Le istituzioni nazionali possono beneficiare della garanzia solo quando prendono in prestito delle opere. Per contro, le loro collezioni non sono assicurate se vanno all’estero.

«La maggior parte dei musei e delle gallerie non potrebbero permettersi di esporre senza questo arrangiamento. Tutti quindi ne approfittano, sia i musei, sia il pubblico, indica Anastasia Tennant. E funziona, poiché vi sono poche domande d’indennizzo. Ciò è dovuto principalmente alla qualità della sicurezza e al trattamento riservato agli oggetti».

Una delle questioni più delicate è stata di convincere istituzioni più modeste ad applicare misure di sicurezza di alto livello e ad assumere personale sufficiente per proteggere gli oggetti in prestito. Per raggiungere questo obiettivo, è stato introdotto un finanziamento supplementare.
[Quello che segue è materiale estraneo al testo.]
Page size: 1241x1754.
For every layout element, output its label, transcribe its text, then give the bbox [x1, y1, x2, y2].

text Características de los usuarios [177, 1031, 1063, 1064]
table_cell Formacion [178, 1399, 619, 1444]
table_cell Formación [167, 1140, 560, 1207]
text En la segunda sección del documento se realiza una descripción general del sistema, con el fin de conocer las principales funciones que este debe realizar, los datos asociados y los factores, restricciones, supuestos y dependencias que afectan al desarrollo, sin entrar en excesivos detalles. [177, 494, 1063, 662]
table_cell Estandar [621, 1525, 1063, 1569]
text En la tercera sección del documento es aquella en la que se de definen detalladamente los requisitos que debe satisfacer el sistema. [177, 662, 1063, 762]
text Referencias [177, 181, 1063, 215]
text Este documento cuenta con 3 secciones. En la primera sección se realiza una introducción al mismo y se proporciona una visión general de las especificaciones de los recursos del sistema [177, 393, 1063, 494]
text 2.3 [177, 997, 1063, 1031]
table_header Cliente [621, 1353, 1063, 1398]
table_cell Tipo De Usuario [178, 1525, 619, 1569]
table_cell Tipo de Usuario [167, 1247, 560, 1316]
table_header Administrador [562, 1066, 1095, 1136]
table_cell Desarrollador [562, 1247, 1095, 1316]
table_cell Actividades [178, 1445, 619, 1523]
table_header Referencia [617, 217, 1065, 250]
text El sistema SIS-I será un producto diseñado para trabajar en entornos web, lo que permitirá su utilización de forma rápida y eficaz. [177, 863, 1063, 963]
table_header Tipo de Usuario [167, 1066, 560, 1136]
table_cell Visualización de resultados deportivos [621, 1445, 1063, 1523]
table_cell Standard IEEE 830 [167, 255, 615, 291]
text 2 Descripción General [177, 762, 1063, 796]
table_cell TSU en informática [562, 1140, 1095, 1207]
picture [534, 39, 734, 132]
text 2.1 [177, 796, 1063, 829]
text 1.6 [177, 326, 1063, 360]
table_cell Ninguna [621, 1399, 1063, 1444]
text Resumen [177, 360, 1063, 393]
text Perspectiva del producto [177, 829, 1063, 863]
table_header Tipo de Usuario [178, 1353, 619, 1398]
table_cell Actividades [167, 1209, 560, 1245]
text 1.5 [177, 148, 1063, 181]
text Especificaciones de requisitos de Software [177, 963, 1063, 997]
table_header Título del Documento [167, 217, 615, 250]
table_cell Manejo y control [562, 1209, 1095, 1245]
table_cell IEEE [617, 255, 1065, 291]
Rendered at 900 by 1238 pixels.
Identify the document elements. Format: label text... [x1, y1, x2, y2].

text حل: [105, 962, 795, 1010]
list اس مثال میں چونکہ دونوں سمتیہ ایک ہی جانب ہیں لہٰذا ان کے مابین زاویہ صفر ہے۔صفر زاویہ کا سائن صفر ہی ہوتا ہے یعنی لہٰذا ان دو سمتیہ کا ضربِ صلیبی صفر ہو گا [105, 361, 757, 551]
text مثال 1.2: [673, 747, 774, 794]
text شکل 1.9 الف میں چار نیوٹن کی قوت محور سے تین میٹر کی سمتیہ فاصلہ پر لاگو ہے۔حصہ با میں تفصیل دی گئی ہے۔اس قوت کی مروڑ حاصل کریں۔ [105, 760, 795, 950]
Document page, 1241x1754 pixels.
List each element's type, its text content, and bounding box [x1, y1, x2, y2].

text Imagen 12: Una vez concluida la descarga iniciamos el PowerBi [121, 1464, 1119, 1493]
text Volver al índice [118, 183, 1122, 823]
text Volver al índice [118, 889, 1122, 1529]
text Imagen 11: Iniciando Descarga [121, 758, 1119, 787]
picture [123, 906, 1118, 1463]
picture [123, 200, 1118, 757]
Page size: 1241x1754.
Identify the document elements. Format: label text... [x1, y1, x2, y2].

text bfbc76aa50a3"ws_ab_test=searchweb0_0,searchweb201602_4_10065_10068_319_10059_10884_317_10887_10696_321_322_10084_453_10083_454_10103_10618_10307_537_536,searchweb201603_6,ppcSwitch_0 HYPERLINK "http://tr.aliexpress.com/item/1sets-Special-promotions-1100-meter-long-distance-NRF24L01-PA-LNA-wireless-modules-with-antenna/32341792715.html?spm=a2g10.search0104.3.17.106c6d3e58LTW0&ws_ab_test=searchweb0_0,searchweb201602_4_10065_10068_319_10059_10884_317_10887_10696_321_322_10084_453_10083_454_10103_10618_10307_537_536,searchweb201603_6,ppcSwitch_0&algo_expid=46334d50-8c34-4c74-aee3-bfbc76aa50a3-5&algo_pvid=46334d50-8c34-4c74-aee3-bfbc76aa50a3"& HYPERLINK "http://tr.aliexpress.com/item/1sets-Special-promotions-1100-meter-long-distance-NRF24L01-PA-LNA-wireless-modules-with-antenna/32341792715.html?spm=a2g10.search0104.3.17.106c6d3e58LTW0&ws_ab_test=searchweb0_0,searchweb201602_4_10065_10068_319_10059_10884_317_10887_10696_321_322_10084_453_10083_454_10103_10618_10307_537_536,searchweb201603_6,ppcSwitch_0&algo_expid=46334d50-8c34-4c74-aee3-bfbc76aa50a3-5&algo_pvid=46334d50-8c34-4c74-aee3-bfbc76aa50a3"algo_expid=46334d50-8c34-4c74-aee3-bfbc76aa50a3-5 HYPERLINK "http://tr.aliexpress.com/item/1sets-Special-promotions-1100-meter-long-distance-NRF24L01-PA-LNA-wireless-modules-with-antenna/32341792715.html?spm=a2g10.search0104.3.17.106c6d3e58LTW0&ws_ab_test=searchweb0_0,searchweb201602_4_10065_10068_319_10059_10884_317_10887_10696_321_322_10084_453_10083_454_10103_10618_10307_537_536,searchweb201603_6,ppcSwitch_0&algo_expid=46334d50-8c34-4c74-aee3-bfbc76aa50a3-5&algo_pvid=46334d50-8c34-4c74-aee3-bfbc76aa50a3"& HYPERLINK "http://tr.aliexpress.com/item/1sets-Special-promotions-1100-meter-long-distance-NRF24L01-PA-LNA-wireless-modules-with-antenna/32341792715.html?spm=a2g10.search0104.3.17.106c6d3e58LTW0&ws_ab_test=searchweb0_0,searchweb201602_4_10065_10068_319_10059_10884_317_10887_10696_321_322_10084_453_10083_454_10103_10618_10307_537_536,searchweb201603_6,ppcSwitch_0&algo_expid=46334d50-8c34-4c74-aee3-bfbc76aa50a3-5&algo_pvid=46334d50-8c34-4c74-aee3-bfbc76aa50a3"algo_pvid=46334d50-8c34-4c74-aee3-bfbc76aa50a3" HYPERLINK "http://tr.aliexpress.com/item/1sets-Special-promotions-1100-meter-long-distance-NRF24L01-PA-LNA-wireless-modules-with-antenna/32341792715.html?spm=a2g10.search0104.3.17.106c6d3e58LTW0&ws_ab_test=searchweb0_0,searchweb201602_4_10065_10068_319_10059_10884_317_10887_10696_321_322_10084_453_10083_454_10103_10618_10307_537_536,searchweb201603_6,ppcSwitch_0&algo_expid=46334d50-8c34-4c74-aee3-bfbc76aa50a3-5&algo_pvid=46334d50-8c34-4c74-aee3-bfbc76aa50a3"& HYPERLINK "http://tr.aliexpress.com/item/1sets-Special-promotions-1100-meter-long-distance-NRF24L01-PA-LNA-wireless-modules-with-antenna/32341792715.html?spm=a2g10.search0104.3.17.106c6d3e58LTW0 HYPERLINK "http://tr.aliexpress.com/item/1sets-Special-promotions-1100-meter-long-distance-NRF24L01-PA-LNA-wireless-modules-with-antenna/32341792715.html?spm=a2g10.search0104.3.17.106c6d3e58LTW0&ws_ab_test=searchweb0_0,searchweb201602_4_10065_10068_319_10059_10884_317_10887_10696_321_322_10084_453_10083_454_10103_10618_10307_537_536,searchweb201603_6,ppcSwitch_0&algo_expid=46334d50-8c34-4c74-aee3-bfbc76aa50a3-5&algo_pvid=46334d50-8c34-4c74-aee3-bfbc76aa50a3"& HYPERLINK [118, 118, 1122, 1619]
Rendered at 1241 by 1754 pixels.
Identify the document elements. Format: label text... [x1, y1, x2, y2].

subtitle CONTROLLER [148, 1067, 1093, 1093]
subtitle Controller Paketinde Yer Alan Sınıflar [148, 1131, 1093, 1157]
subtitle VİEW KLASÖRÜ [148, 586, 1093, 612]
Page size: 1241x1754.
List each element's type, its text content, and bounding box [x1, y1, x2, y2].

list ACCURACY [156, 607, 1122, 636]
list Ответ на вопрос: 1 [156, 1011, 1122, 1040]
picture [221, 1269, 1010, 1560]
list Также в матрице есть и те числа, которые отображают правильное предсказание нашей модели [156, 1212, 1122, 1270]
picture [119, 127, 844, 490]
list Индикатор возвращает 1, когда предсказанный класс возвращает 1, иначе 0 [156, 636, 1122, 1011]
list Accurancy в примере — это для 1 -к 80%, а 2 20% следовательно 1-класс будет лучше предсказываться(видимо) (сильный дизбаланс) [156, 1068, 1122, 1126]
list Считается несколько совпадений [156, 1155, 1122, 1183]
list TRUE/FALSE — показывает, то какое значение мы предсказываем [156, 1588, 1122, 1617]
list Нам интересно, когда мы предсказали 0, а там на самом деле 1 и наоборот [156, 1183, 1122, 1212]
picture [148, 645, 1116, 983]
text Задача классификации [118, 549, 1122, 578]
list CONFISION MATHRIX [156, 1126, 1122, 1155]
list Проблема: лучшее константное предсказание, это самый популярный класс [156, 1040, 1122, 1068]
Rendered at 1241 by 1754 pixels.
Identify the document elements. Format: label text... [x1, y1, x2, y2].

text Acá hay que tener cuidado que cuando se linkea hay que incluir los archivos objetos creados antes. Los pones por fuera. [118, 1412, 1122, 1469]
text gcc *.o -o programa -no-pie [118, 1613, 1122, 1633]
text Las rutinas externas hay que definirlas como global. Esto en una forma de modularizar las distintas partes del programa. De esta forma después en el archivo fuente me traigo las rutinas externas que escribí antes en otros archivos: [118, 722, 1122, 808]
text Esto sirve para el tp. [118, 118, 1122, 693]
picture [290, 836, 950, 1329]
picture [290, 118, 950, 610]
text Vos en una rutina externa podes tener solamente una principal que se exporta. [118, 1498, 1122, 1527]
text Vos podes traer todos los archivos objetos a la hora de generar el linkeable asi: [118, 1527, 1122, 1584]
Tuttavia, queste misure sono considerate impraticabili dal governo svizzero. Il Consiglio federale ha già preso posizione circa un regime di responsabilità statale nel suo programma per la politica culturale 2016-2020Collegamento esterno, che dovrà essere discusso in parlamento nel 2015. Per il governo, una simile garanzia implicherebbe un impegno statale per coprire danni che potenzialmente potrebbero ammontare a milioni di franchi. Nello stesso tempo, però, la Confederazione non potrebbe influenzare le politiche di gestione dei rischi nei musei privati. Per le autorità federali, il rischio per sostenere un tale sistema è troppo elevato, poiché «né la somma in gioco né la probabilità di danni sono calcolabili».

Prestiti controversi

A causare difficoltà vi possono essere anche esposizioni particolari. Nel 2011, il Museo Rietberg ha organizzato una mostra che comprendeva anche manoscritti persiani rari provenienti dall’Iran. A causa dell’embargo contro l’Iran, il museo non è riuscito a stipulare un contratto assicurativo, poiché se fosse successo qualcosa ai pezzi esposti, sarebbe stato vietato indennizzare il proprietario.

Il problema è stato risolto dalla Segreteria di Stato dell’economia (Seco), che ha concesso un’autorizzazione speciale per poter versare in via eccezionale un eventuale indennizzo. Il museo ha trovato solo una compagnia disposta ad assicurare i manoscritti.

«Siamo stati vittima di una situazione inusuale e alla fine abbiamo dovuto pagare un premio assai caro», afferma Andrea Kuprecht.

Molti sistemi pubblici non prevedono neppure domande d’indennizzo emananti da terzi. In Gran Bretagna, gallerie e musei devono seguire procedure molto severe per provare che è stato fatto tutto il possibile per verificare la provenienza di un oggetto prima di esporlo, indica Anastasia Tennant. In questo paese, una legislazione specifica garantisce l’immunità contro il sequestro di oggetti prestati, a condizione che il museo rispetti criteri molto rigorosi.

Alternative

Per coprire i costi delle esposizioni di alto livello che presentano oggetti di particolare valore, si deve sempre più spesso far capo allo sponsoring. Il Museo storico di Berna ha chiaramente indicato sulla pagina web dell’esposizione del 2013 «Qin, l’imperatore eterno e i suoi guerrieri di terracotta», che «un avvenimento così eccezionale era stato reso possibile solo grazie al sostegno di un partner solido».

Il Museo di belle arti di Basilea ha dal canto suo beneficiato dell’appoggio di una banca per l’esposizione del 2009 dedicata a Vincent van Gogh. Stefan Charles ritiene però che sia più sensato concludere accordi di sponsoring su un lungo periodo piuttosto che per un avvenimento specifico. «Abbiamo contratti di tre o più anni, in modo da garantire un po’ di stabilità. È la nostra strategia».